Ron Patterson

Personal information
- Full name: Ronald Patterson
- Date of birth: 30 October 1929
- Place of birth: Gateshead, England
- Date of death: 7 November 2018 (aged 89)
- Position: Full-back

Youth career
- Crystal Palace

Senior career*
- Years: Team / Apps / (Gls)
- 1949–1952: Middlesbrough / 1 / (0)
- 1952–1962: Northampton Town / 300 / (5)
- 1962–: Rothwell Town

Managerial career
- 1962–: Rothwell Town (player-manager)
- Hendon

= Ron Patterson =

English footballer (1929–2018)

Ron Patterson was an English professional footballer who played as an Full-back in the English Football League.

==Career==
Born in Gateshead, Patterson joined Crystal Palace as a youth team player in 1948 before returning to the North East with Middlesbrough after failing to settle in London. In three seasons, he mainly played for the reserves, only playing one league game against Charlton Athletic at The Valley in September 1951.

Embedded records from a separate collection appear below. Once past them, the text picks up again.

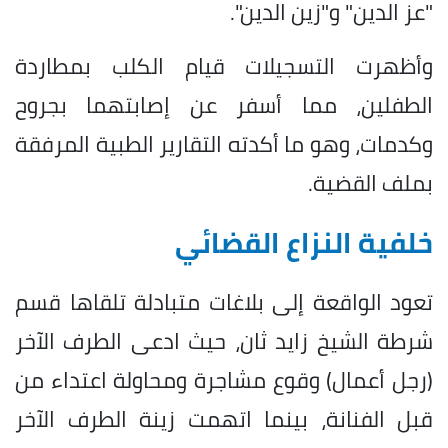
"عز الدين" و"زين الدين".
وأظهرت التسجيلات قيام الكلب بمطاردة
الطفلين، مما أسفر عن إصابتهما بجروح
وكدمات، وهو ما أكدته التقارير الطبية المرفقة
بملف القضية.
خلفية النزاع القضائي
تعود الواقعة إلى بلاغات متبادلة تلقاها قسم
شرطة الشيخ زايد ثان، حيث ادعى الطرف الآخر
(رجل أعمال) وقوع مشاجرة ومحاولة اعتداء من
قبل الفنانة، بينما اتهمت زينة الطرف الآخر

Patterson was recommended to Football League Third Division team Northampton Town, by his father who was the clubs scout in the North East and signed in the summer of 1952. He soon became a first team regular at the County Ground and was captain of the side who knocked Arsenal out of the FA Cup in 1958.

Patterson later became a qualified FA Coach and assisted Jack Jennings with training sessions, and also coached at local schools in Northampton. After 317 games for the Cobblers he moved on to Rothwell Town as player-manager before taking over as manager at Hendon while working as a manager of an ICI subsidiary company.